:: Page extract ::

-------

What experience do folks have with getting a "crackle" finish? I have tried the Old Fashioned Milk Paint product with mixed success. Any tips on getting good results with that product, and any other techniques that you reccommend? MB 11/18/99

Reply: I'd suggest taking one of the milk paint classes with Eli Rios and Old Mill in York PA. You'll learn the basics of making a very believeable old finish. JT 11/19/99

REPLY: To add a bit of the crackle effect to a chair or any sort of case work,I use a heat gun. Mine is an industrial Stanley...but I think a hair dryer might do also.I actually found this technique quite by accident.I had to get some samples out to a customer in a real hurry, and couldn't wait for the milk paint to I put the heat gun to it.(Temperature up high and held in close).Paint is to be wet, and as it dries too fast...crackle happens.I then put another wet coat over that and do the same thing(2 colors).Now, restraint is important here I think,interpretation (art) is on your mind...vary the level (intensity)of the effect, as you apply it to different areas.Again try this on scrap first.To finish off,try over this, the burning shellac thing, buff (wipe) out shellac coat with a dampend wrag(with alcohol)to remove any runs or lap lines.Consider also a dark tinted wax to add a final character to the piece.Have fun. MWT 7/9/04.


QUESTION:  MWT, Do tell about this "setting a piece on fire" process. I am curious what this is all about? Is it a crackle procedure? Thanks. SS 7/5/04

REPLY: A bit about setting perfectly good furniture on fire.It's sometimes a part of the Antiquing process I go through,trying to add some age to a chair or Settee.It is not used(the process) to produce a crackle,which is done in a different manner,but the two done together produces a finish that I like.After painting the chair,and rubbing the final coat out to whatever degree or way that you mix up what I call burn mix shellac.3lb.cut amber shellac and denatured alcohol.Ratio: 3to1 -3 alcohol to 1 part shellac.Do small areas at a time,OUTSIDE the shop.Brush on liberally, and set off with a match immediately.This is a good two person job,but I usually do it alone.The mixture flashes up and burns off quickly, leaving behind a thin dark layer of cured shellac.Also I add dark walnut Trans-Tint dye(Woodcraft) to the burn mix to darken the result even more.There's more to all this than what I've described here.....but you get the idea at least what it's about.After you burn the still have more work to do to get the thing done.Experiment on scrap!Additionally, the crackle additives one can buy, seems to be more trouble than it's worth in my opinion, and fake looking.There's a better way, and very simple to do. MWT 7/6/04.

-------

(Stored records)
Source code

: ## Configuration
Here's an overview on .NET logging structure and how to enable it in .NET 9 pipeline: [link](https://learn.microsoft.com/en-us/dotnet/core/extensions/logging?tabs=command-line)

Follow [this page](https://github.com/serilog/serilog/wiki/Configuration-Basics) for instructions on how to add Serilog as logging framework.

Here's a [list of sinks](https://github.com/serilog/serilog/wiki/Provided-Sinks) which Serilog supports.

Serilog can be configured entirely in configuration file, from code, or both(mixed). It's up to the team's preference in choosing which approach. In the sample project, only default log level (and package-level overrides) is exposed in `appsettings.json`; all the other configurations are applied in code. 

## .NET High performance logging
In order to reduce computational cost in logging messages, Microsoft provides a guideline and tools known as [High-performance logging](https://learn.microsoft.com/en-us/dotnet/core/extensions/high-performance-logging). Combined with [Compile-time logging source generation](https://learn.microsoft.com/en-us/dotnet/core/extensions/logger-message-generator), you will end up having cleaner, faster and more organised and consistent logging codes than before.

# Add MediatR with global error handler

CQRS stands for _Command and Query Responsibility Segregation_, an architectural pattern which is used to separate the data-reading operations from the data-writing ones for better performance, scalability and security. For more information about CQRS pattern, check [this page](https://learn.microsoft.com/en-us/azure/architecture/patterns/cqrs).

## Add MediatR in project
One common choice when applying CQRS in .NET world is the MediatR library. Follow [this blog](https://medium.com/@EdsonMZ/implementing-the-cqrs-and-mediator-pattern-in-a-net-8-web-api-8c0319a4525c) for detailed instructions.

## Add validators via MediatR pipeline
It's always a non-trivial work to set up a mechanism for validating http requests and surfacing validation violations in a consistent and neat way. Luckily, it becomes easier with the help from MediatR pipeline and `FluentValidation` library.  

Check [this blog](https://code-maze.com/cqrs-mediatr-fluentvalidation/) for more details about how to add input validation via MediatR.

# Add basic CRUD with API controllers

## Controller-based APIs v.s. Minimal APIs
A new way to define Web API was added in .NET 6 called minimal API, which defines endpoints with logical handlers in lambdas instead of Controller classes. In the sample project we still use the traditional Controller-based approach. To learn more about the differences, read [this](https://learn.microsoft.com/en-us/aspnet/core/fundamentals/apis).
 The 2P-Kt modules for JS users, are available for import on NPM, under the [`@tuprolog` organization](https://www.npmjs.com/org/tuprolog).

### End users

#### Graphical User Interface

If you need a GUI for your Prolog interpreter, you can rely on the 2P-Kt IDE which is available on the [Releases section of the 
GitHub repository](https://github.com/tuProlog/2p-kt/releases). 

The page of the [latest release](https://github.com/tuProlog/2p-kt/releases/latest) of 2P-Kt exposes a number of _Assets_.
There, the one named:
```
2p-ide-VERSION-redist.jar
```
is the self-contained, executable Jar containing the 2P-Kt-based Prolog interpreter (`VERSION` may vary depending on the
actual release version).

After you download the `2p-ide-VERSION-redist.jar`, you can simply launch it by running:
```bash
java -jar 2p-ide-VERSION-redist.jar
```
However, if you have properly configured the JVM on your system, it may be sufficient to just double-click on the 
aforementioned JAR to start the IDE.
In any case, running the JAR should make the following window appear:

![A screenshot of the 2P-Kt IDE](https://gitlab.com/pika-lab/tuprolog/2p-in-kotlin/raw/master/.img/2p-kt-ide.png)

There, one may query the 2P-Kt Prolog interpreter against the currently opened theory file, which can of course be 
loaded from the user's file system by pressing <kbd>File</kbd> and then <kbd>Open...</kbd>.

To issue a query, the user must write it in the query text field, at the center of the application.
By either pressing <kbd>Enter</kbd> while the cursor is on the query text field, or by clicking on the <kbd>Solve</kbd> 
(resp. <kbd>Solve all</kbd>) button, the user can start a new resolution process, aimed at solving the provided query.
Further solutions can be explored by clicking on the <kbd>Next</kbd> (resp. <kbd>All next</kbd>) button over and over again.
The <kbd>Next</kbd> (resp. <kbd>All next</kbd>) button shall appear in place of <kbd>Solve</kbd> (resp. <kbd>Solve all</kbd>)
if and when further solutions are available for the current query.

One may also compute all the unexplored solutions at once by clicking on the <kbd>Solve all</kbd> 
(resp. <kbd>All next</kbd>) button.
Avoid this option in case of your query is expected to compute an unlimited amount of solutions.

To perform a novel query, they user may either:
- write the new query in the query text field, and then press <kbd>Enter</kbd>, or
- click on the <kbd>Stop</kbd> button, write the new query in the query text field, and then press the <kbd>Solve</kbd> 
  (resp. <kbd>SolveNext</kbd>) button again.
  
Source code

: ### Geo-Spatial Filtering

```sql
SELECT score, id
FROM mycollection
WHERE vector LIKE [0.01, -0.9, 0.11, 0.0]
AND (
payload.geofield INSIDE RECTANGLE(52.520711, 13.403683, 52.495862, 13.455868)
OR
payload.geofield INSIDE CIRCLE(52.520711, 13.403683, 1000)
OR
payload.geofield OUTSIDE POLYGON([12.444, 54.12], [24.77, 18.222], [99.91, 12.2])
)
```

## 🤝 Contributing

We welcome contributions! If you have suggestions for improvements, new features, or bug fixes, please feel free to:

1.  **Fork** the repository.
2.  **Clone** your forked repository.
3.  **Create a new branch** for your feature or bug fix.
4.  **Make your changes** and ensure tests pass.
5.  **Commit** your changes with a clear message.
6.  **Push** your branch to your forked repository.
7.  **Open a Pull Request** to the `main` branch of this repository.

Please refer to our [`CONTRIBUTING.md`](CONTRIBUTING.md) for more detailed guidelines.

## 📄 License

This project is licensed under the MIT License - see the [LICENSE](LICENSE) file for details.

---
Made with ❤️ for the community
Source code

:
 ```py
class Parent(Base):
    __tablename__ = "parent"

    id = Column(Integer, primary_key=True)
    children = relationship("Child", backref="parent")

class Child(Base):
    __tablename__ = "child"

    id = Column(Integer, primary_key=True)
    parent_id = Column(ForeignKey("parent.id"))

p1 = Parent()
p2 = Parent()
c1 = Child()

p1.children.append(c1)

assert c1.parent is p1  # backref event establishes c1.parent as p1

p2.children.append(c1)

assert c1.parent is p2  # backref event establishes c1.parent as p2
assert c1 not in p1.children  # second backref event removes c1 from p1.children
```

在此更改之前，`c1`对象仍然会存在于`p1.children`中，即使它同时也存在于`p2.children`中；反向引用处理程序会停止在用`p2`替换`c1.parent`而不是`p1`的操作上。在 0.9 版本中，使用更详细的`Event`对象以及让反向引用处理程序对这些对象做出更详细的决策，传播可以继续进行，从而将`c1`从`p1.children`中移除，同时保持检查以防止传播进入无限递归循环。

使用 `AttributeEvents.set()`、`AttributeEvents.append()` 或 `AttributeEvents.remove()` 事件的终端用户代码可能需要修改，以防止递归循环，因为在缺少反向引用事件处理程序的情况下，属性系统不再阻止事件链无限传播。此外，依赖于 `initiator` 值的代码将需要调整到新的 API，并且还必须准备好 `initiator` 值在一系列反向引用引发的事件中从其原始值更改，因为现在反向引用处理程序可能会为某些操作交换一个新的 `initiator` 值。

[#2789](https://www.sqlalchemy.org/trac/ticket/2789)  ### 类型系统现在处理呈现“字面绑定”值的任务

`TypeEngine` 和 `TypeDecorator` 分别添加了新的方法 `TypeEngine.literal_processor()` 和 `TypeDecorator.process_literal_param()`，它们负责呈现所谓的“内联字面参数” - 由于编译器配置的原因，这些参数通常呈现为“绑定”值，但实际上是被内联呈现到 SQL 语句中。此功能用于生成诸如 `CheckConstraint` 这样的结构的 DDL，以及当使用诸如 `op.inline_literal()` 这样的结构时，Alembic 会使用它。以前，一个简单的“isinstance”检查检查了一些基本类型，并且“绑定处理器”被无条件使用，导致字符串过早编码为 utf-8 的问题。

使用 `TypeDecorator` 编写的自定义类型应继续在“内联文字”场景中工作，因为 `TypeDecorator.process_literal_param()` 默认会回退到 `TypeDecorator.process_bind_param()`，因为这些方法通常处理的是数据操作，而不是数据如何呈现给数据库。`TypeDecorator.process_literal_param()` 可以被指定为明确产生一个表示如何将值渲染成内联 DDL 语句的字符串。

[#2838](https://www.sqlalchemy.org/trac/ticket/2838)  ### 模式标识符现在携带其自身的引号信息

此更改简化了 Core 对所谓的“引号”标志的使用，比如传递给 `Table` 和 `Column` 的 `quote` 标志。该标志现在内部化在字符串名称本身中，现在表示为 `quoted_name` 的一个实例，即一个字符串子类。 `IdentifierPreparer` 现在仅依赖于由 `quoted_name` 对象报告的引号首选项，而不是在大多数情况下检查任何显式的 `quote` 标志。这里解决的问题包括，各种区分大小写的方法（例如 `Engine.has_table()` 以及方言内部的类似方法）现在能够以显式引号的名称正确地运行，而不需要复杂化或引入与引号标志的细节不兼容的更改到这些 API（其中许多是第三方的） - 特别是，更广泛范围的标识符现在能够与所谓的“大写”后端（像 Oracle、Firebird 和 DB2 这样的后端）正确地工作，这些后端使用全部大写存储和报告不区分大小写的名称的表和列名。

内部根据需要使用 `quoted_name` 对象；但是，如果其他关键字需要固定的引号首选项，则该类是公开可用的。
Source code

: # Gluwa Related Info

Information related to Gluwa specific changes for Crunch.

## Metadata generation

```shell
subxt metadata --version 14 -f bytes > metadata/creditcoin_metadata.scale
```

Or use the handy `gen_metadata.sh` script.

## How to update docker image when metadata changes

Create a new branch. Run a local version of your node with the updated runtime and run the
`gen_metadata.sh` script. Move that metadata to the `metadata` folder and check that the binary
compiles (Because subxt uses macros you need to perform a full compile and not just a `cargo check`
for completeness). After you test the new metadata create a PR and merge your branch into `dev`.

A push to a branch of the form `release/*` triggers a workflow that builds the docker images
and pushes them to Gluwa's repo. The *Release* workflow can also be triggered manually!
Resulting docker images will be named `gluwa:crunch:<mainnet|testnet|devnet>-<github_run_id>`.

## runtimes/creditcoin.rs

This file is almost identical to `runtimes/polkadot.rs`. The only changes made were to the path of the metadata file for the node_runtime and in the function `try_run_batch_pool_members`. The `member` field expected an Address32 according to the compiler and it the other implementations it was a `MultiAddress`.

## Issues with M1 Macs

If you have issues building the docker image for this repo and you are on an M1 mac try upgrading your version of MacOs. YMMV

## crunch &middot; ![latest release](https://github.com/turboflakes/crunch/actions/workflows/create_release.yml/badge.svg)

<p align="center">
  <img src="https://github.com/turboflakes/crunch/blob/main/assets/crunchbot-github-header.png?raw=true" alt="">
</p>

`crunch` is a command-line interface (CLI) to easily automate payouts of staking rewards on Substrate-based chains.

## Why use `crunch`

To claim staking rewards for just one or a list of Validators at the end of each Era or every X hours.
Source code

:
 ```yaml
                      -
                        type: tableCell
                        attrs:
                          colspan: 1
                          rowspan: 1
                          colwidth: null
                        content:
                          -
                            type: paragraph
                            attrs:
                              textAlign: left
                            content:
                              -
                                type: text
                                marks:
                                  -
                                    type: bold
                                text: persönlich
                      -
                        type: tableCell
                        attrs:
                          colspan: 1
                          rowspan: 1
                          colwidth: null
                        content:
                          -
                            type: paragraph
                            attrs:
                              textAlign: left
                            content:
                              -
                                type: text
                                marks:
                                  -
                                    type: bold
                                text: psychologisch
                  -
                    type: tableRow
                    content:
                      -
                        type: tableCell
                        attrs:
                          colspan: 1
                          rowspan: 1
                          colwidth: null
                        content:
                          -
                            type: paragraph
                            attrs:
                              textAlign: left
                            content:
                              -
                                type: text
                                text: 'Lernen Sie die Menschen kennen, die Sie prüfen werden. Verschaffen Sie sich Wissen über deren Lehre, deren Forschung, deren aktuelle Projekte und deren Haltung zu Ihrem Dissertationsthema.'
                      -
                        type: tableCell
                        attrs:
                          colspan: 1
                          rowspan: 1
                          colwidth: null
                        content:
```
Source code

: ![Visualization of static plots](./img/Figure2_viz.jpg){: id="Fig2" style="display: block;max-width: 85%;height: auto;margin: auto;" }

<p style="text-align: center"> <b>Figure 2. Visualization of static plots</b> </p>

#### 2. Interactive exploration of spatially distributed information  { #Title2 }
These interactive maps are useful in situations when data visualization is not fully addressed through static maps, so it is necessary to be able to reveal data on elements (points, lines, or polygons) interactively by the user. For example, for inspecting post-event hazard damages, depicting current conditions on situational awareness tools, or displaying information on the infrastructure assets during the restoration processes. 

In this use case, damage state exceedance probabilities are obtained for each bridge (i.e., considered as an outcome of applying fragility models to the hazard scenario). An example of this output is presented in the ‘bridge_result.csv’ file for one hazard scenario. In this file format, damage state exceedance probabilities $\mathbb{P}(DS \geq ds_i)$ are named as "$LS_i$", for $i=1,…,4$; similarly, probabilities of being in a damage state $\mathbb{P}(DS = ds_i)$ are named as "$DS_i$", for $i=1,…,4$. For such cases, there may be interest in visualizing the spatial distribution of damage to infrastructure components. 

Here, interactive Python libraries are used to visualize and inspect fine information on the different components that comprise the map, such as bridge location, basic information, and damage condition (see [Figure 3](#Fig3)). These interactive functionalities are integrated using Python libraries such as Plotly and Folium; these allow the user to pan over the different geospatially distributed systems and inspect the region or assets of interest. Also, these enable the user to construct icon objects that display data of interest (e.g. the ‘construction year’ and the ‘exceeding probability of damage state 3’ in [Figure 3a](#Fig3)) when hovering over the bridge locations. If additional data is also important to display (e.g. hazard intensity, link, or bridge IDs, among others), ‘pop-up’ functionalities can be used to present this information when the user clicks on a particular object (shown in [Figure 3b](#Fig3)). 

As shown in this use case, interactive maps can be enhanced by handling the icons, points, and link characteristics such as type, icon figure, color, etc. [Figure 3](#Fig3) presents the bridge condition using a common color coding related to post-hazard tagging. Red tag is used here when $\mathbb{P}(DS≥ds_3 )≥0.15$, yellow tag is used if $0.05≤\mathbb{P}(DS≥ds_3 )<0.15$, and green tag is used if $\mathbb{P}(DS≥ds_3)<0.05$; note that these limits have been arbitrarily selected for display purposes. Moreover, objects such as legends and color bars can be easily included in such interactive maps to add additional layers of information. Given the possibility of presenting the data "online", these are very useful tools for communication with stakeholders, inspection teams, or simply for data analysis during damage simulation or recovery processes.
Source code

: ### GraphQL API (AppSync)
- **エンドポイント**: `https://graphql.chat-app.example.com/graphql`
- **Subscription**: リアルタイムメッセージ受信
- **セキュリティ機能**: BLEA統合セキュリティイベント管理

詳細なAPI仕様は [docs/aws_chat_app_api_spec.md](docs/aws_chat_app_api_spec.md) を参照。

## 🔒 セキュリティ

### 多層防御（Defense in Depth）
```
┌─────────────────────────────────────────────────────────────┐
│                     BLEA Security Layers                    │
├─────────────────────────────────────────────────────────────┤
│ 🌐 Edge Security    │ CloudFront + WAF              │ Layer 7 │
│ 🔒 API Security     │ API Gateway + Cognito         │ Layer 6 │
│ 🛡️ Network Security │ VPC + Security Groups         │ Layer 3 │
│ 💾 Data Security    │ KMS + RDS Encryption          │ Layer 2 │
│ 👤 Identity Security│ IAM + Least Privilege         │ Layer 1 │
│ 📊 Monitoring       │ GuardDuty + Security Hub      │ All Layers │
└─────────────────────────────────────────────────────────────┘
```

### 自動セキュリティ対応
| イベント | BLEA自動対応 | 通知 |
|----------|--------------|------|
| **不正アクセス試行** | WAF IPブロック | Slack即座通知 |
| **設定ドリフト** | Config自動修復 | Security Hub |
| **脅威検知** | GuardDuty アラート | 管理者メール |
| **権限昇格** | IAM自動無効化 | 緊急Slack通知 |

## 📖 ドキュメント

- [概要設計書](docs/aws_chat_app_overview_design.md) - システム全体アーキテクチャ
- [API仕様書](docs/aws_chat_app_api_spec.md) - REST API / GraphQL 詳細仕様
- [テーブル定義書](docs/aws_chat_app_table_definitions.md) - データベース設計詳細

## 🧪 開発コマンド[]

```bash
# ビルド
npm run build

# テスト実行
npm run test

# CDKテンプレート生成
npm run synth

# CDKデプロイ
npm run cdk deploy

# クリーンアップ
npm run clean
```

-------

In the crackle-finish thread, what ratio of denatured alcohol to shellac goes into the burn mix?

Three parts alcohol to one part shellac.